(Task inputs)
========================

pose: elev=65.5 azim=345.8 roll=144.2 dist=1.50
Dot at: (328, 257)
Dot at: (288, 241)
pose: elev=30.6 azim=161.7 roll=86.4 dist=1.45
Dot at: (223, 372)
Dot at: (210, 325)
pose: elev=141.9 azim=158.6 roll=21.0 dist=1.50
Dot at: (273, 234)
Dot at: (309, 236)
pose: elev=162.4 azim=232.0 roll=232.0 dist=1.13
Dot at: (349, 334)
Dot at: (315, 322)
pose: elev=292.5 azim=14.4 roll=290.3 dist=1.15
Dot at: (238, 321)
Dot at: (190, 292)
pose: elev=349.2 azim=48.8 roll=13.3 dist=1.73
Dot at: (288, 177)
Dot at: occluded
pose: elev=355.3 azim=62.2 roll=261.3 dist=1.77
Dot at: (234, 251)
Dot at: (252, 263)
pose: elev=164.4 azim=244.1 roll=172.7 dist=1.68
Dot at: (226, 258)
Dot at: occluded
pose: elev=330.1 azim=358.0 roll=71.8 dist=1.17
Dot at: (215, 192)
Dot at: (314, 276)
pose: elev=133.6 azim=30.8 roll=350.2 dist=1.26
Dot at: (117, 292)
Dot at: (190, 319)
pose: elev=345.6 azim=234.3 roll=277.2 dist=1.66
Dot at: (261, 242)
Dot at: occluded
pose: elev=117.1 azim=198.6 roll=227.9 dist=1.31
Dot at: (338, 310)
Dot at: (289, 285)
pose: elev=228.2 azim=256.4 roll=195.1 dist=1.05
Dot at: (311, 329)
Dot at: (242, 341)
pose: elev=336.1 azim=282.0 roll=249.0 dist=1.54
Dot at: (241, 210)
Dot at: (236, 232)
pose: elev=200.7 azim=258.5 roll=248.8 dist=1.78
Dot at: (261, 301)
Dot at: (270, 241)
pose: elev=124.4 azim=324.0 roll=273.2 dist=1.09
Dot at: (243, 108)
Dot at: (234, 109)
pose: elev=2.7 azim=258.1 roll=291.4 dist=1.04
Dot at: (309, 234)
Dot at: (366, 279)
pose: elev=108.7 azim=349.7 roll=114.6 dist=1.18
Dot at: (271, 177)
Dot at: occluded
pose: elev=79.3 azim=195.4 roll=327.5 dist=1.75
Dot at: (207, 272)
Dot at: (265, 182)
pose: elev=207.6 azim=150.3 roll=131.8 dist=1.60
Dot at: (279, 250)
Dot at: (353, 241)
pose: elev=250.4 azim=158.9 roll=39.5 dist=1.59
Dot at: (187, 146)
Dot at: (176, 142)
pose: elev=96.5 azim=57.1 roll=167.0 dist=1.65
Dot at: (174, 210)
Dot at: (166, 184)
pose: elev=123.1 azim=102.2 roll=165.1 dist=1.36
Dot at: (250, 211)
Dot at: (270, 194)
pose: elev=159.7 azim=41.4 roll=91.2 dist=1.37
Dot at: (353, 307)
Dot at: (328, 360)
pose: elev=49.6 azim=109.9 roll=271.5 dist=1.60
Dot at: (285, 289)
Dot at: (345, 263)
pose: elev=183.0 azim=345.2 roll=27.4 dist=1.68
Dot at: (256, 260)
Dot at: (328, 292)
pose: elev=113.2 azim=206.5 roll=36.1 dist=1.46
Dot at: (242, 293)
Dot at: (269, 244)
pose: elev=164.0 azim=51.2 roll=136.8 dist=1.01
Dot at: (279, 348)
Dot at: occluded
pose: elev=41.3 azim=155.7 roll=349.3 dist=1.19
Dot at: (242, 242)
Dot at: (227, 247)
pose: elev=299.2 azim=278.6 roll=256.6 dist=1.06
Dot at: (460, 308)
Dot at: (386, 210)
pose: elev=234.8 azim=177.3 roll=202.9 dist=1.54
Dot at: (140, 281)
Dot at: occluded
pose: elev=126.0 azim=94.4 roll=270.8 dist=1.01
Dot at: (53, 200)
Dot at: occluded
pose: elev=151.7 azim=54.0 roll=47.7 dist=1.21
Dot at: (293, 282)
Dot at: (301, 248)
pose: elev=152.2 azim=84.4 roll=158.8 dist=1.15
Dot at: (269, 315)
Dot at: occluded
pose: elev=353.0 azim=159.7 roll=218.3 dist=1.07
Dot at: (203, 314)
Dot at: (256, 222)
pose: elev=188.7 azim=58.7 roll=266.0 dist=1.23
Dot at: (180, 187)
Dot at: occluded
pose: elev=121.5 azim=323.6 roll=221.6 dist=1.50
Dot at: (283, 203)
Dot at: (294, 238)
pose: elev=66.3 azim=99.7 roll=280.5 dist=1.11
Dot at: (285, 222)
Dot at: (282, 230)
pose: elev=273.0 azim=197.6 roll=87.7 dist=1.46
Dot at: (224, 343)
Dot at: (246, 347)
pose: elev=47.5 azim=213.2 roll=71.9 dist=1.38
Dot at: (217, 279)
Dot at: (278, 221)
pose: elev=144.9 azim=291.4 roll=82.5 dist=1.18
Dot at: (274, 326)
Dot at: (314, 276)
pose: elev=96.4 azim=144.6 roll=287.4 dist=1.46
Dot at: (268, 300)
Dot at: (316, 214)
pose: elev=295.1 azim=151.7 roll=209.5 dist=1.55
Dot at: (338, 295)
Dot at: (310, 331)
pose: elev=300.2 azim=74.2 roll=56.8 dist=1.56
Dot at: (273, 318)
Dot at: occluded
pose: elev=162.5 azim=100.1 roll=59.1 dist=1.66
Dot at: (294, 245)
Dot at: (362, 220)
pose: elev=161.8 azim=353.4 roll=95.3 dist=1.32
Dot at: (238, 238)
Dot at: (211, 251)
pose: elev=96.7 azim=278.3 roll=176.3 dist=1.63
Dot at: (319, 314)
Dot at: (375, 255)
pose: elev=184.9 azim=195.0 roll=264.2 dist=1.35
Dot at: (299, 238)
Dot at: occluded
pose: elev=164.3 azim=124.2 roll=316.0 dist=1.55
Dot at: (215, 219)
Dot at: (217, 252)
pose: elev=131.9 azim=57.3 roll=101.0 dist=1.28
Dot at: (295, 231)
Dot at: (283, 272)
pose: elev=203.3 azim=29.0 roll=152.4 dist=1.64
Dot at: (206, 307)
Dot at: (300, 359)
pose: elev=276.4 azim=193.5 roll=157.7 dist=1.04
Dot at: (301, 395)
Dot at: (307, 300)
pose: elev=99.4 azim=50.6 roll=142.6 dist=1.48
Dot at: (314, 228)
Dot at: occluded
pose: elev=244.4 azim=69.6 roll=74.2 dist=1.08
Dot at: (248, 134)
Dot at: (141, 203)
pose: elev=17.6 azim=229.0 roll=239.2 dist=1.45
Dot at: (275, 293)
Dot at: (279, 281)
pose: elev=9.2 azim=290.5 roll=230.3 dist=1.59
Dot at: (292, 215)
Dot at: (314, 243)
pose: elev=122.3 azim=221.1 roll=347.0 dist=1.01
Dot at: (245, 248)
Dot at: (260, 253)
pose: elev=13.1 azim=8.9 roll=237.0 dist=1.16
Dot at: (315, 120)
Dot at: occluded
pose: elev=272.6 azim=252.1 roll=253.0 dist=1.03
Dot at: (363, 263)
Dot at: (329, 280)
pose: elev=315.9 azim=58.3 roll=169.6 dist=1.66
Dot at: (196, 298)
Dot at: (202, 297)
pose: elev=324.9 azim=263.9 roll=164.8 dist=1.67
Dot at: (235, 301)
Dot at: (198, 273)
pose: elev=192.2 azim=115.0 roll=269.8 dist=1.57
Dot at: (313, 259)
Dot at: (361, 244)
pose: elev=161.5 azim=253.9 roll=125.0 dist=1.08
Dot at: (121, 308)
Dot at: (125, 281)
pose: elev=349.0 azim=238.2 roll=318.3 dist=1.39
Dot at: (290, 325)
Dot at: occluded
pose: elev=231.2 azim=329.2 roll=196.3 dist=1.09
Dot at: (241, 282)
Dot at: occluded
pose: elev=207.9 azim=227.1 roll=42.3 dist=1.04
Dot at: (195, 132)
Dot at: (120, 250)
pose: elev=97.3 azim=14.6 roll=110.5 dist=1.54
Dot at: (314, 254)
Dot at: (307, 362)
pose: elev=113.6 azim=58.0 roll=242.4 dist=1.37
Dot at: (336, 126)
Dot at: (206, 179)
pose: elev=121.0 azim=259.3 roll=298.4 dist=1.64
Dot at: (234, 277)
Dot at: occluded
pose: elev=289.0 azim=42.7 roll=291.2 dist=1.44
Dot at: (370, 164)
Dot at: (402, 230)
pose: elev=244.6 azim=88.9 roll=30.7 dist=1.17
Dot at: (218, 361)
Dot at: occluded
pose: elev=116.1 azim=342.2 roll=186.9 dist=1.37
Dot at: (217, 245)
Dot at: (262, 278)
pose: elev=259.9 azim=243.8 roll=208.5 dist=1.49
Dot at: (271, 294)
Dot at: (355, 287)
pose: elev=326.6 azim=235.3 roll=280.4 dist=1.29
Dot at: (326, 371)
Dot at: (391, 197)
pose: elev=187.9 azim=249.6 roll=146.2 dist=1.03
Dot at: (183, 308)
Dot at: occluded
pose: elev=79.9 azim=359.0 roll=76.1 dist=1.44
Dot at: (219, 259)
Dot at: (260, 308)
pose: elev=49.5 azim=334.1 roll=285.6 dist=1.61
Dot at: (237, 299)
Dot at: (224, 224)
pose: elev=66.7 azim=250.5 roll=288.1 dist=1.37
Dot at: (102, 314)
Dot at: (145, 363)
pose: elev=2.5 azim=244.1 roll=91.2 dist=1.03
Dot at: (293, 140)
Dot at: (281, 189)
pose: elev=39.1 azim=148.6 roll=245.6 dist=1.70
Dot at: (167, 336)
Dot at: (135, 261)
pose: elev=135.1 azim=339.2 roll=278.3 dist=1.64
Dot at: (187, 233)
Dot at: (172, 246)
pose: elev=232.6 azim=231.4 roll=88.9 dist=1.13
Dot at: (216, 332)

========================

(Goal of the exercise) Starting at the line that has "pose: elev=79.9 azim=359.0" and stopping after the final line of the rows, write those lines out again in full, raising each coordinate in the second "Dot at" line of every row by 51.

(Output for this task)
pose: elev=79.9 azim=359.0 roll=76.1 dist=1.44
Dot at: (219, 259)
Dot at: (311, 359)
pose: elev=49.5 azim=334.1 roll=285.6 dist=1.61
Dot at: (237, 299)
Dot at: (275, 275)
pose: elev=66.7 azim=250.5 roll=288.1 dist=1.37
Dot at: (102, 314)
Dot at: (196, 414)
pose: elev=2.5 azim=244.1 roll=91.2 dist=1.03
Dot at: (293, 140)
Dot at: (332, 240)
pose: elev=39.1 azim=148.6 roll=245.6 dist=1.70
Dot at: (167, 336)
Dot at: (186, 312)
pose: elev=135.1 azim=339.2 roll=278.3 dist=1.64
Dot at: (187, 233)
Dot at: (223, 297)
pose: elev=232.6 azim=231.4 roll=88.9 dist=1.13
Dot at: (216, 332)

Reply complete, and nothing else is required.